::: MATERIAL FOR THE TASK

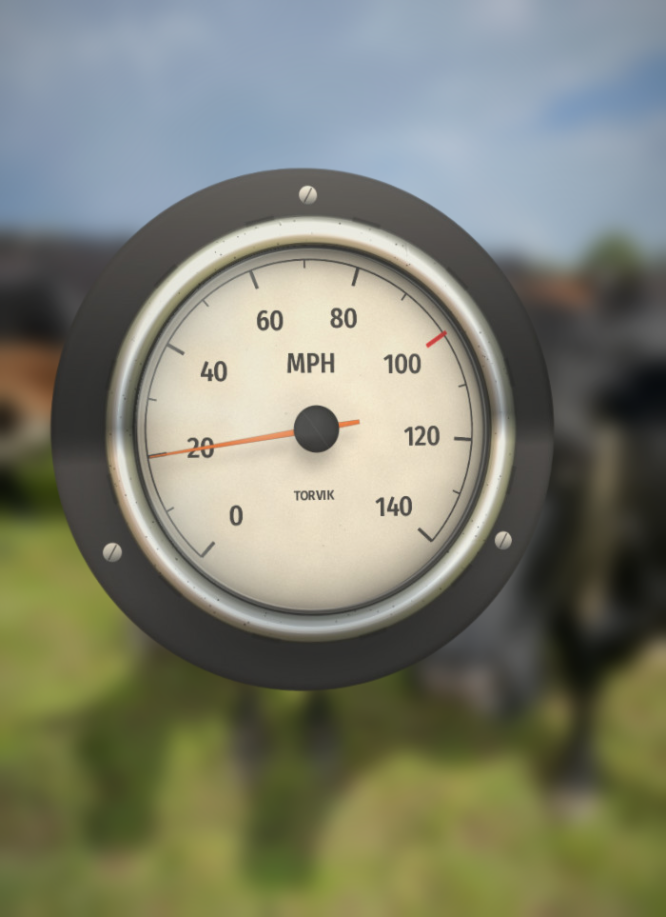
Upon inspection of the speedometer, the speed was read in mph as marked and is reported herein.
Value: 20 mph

::::::
::: MATERIAL FOR THE TASK

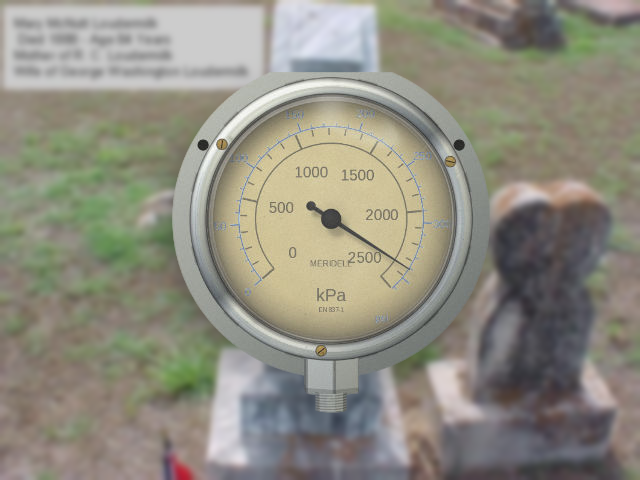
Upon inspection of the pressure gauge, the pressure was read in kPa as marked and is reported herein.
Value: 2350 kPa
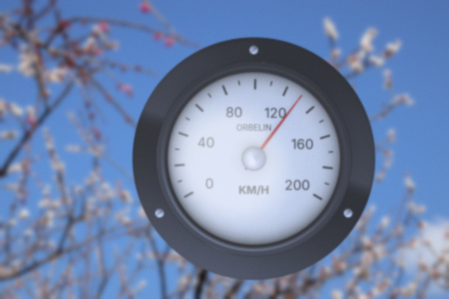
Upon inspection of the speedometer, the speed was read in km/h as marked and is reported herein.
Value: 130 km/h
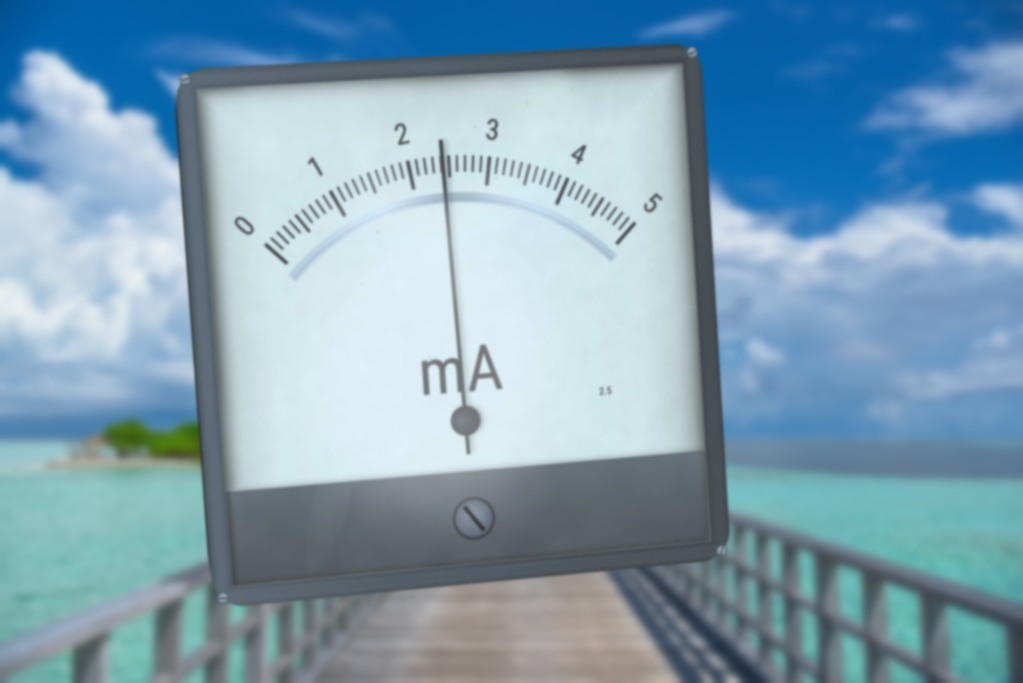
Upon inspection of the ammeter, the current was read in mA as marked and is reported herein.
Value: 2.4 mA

::::::

■ YOUR GOAL
Retype the lines from the one containing "Upon inspection of the ammeter, the" through the one containing "Value: 2.4 mA", both included, and nothing else.

■ ANSWER TO THIS PROBLEM
Upon inspection of the ammeter, the current was read in mA as marked and is reported herein.
Value: 2.4 mA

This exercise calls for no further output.